## EXERCISE PROMPT
Give an exact copy of the lines from the beginning of the listing below to the "The findings suggest" line, inclusive.
*** Opening of ENTRIES PROVIDED ***
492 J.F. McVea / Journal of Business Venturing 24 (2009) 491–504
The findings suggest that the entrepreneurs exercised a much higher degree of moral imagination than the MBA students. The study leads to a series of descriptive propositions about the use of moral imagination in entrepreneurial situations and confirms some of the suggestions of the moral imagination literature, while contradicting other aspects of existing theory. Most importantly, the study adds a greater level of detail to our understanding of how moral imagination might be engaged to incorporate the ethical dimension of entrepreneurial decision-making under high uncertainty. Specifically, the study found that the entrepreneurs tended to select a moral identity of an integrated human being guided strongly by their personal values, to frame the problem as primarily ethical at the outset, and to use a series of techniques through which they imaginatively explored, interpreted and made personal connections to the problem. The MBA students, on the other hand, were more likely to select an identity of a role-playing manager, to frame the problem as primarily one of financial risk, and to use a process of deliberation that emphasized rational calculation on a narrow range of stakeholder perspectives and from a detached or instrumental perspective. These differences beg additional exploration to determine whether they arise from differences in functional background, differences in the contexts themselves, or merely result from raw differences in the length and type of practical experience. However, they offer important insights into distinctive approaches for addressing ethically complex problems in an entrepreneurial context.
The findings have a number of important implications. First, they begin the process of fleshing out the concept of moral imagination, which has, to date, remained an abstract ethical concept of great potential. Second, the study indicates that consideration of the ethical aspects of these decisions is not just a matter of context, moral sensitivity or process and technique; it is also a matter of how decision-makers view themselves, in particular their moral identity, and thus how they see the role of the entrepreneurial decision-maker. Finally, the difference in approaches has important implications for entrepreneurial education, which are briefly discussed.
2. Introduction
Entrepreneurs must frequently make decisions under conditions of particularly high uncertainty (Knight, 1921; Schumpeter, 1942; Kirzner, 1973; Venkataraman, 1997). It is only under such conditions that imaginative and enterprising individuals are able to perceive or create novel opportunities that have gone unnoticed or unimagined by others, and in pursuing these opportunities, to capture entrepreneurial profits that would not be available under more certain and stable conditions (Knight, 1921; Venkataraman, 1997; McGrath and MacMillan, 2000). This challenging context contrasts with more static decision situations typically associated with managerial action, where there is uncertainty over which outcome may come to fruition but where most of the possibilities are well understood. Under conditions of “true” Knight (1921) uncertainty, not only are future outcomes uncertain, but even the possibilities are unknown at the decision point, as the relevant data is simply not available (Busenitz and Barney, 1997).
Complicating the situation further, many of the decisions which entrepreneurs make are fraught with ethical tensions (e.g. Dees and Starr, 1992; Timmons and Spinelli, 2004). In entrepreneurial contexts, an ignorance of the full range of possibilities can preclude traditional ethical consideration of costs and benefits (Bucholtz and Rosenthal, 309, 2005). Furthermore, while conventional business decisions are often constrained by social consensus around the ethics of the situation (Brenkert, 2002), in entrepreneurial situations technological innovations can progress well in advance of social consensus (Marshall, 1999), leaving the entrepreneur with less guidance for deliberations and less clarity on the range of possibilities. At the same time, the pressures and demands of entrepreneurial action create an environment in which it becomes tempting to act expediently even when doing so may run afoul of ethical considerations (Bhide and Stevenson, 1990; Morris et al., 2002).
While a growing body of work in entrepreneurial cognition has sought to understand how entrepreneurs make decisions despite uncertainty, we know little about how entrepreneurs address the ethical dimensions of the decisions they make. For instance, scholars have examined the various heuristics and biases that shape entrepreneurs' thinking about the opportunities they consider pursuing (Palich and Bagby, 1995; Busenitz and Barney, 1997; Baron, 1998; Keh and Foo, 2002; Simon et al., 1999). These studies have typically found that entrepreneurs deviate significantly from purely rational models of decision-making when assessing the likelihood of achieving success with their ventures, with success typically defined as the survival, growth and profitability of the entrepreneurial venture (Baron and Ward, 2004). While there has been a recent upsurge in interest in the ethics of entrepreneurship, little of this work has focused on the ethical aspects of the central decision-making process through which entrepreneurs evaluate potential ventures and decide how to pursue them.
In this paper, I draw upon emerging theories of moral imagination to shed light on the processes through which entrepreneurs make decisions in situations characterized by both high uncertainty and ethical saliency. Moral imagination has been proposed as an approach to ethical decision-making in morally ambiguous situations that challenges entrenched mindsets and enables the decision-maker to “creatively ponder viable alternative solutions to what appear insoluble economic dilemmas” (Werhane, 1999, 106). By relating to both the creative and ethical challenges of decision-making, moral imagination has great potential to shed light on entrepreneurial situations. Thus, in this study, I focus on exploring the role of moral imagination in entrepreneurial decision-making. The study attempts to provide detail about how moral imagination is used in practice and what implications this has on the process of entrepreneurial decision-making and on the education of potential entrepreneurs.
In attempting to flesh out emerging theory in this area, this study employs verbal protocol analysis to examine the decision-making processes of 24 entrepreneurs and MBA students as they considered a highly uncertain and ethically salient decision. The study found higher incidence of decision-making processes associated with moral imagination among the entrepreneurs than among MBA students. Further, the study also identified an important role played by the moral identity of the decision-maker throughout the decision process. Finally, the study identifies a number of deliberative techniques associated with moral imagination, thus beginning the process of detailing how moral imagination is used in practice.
*** Close of ENTRIES PROVIDED ***
## WRITTEN REPLY
492 J.F. McVea / Journal of Business Venturing 24 (2009) 491–504
The findings suggest that the entrepreneurs exercised a much higher degree of moral imagination than the MBA students. The study leads to a series of descriptive propositions about the use of moral imagination in entrepreneurial situations and confirms some of the suggestions of the moral imagination literature, while contradicting other aspects of existing theory. Most importantly, the study adds a greater level of detail to our understanding of how moral imagination might be engaged to incorporate the ethical dimension of entrepreneurial decision-making under high uncertainty. Specifically, the study found that the entrepreneurs tended to select a moral identity of an integrated human being guided strongly by their personal values, to frame the problem as primarily ethical at the outset, and to use a series of techniques through which they imaginatively explored, interpreted and made personal connections to the problem. The MBA students, on the other hand, were more likely to select an identity of a role-playing manager, to frame the problem as primarily one of financial risk, and to use a process of deliberation that emphasized rational calculation on a narrow range of stakeholder perspectives and from a detached or instrumental perspective. These differences beg additional exploration to determine whether they arise from differences in functional background, differences in the contexts themselves, or merely result from raw differences in the length and type of practical experience. However, they offer important insights into distinctive approaches for addressing ethically complex problems in an entrepreneurial context.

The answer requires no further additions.